REPUBLIKA.CO.ID, JAKARTA -- Kapolri Jenderal Tito Karnavian mengatakan, Surat Perintah Penghentian Penyidikan (SP3) kasus kebakaran hutan dan lahan (karhutla) tidak terjadi secara serentak melainkan bertahap mulai awal tahun ini. Diterbitkannya SP3, ia katakan, membuktikan perusahaan tidak bersalah. Karhutla terjadi murni karena perilaku masyarakat yang membakar di sekitar area lahan perusahan.
"Jadi, terbukti pembakarnya dari masyarakat di luar peta kerja korporasi," katanya dalam Rapat Dengar Pendapat dengan Komisi III DPR di Gedung DPR/MPR, Jakarta, Senin (5/9).
Tito menjelaskan, di Riau ada 15 kasus karhutla yang dihentikan penyidikan sejak Januari hingga Mei 2016 secara bertahap.
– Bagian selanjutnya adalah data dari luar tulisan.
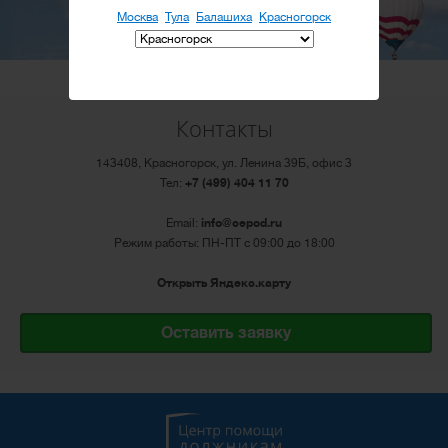
Москва
Тула
Балашиха
Красногорск
Контакты
143408, Красногорск, ул. Ленина 39Б, офис 3
Тел:
+7 (499) 404 11 70
Email:
info@cepod.ru
Режим работы: ПН-ПТ с 09:00 до 18:00
Открыть Яндекс.карту
Оставить заявку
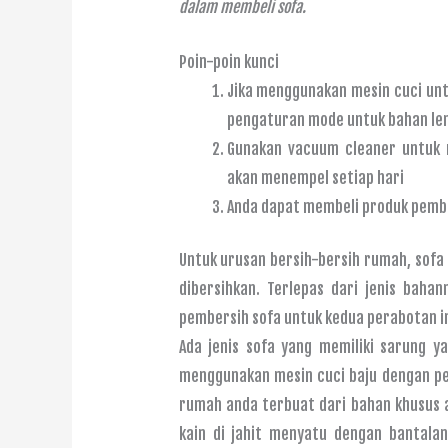
dalam membeli sofa.
Poin-poin kunci
Jika menggunakan mesin cuci untu
pengaturan mode untuk bahan le
Gunakan vacuum cleaner untuk 
akan menempel setiap hari
Anda dapat membeli produk pembe
Untuk urusan bersih-bersih rumah, sofa 
dibersihkan. Terlepas dari jenis bah
pembersih sofa untuk kedua perabotan in
Ada jenis sofa yang memiliki sarung 
menggunakan mesin cuci baju dengan pe
rumah anda terbuat dari bahan khusus a
kain di jahit menyatu dengan bantala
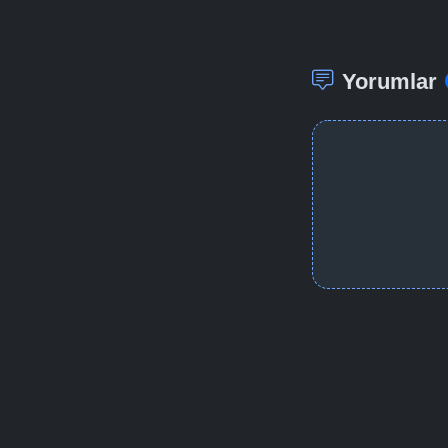
Yorumlar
Ia menambahkan, masih banyak masyarakat yang tinggal di lahan konsensi milik korporasi. Berdasarkan ahli, lanjutnya, karhutla bukan karena kelalaian korporasi.
"Areal ini dulunya milik perusahaan, tapi izin sudah dicabut pemerintah. Kalau pun terbakar bukan di korporasi," lanjutnya.
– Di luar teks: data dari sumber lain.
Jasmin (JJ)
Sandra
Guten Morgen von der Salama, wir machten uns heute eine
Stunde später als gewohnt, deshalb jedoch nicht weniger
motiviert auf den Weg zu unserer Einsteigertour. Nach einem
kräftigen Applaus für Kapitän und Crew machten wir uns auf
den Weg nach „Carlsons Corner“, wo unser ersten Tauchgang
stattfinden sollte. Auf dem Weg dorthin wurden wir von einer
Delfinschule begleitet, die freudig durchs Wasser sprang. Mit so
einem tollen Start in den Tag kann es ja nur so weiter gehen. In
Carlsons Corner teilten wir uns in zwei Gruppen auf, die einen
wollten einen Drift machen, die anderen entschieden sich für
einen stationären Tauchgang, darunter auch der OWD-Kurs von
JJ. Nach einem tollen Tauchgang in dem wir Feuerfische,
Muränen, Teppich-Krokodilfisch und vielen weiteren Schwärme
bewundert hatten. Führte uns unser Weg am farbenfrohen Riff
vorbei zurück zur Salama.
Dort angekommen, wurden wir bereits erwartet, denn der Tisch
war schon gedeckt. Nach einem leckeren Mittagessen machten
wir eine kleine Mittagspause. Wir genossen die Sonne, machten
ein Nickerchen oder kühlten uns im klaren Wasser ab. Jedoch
Tidak hanya di Riau, sejumlah kasus karhutla di daerah lain seperti Sumatera Selatan dan Kalimantan Barat juga diberhentikan kasusnya lantaran tidak ada unsur kelalaian yang dilakukan korporasi mengingat korporasi dianggap telah memenuhi standar keamanan yang sesuai. Karhutla, ia katakan, berasal dari luar area peta kerja korporasi yang dilakukan oknum masyarakat dan merembet ke area peta kerja korporasi.
"Enggak fair juga kalau kita lakukan pidana ke perusahaan oleh orang tidak dikenal diluar. Di Riau ada yang terbakar di luar area konsesi, masuk dan membakar kebun sawit yang sudah produktif malah terbakar," katanya menambahkan.